Bu cihazların, küçüklükleri sebebiyle görece güçlerinin az olması, hadi diyelim güçlendirilseler bile taşınabilir bir cihaz için çok kritik olan pil kullanımı konusunda zorlaması sebebiyle bilgi işlem yükü ne kadar sunucuda olursa o kadar çok memnun olacak istemciler olmaları gerekmesine rağmen, Apple'ın çok meşhur ve başarılı cep telefonu iPhone'lar için AppStore aracılığıyla resmen istemciyi yoran uygulamalar satabilmesi, şahsım için henüz çözülememiş bir soru işaretidir. Sonuç olarak istemci güçlü cep telefonları yoluyla yine bilişimin yükünü üzerine almıştır.

Bulut Bilgi İşlem

Internet'de hemen hemen herşeyimiz olan Google firması hizmetlerini yapabilmek için muhtaç olduğu bilgi işleme gücünü onbinlerce ucuz bilgisayarı özel tekniklerle birleştirmesiyle oluşturduğu veri merkezlerinden sağlamaktadır.

Böyle bir dev veri merkezine sahip olan sadece Google değildir, neredeyse büyük firmaların hepsi artık veri merkezine sahiptir. Son zamanlarda bu firmalar veri merkezlerini para karşılığı bulut bilgi işlem (cloud computing) adıyla herkesin kullanımına açmıştır: Google'ın AppEngine'i, Amazon'un Web Servisleri, Microsoft'un Azure'si, IBM'in SmartCloud'u.
Esprili bir cloud computing illüstrasyonu

Henüz nisbeten yeni olan bulutların vaadedilen avantajları şunlardır: Uygulamanızı kendi güvenilir sunucularında çalıştırmayı vadetmektedir ve sunucunun tüm yönetimini üstlenmektedirler. Ayrıca "ne ka ekmek o ka köfte" prensibiyle (buna ölçeklenebilirlik de deniyor) bilgi işlem gücüne ihtiyaç duyulduğu ölçüde daha fazla bilişim kaynağı kullanılabilmesini  otomatikman sağlanmaktadır. (Elbette parası karşılığında)

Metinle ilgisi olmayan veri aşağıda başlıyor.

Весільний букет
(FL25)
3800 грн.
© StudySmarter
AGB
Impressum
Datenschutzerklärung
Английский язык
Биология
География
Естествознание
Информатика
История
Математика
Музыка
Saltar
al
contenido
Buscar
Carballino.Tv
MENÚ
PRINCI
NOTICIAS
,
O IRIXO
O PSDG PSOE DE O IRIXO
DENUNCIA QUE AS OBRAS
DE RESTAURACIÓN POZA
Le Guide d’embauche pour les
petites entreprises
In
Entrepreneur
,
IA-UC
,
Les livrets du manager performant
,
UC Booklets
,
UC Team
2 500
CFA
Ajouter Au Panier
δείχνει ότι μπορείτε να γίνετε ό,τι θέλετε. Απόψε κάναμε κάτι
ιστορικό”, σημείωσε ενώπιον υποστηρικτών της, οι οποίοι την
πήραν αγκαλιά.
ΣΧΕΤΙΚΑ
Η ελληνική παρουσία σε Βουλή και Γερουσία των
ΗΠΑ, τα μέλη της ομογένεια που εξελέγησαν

Gerçek amaç öncelikle paramızı almaktır. Ancak daha stratejik olan amaç ise, bu bulut ortamlarını sunan büyük firmaların kendi geliştirme araçlarını çaktırmadan empoze etmesidir. Yazımız bağlamında bakarsak, bu bulut hikayesi mainframe'lerin geniş ölçekli olarak yeniden keşfedilmesinden başka birşey değildir.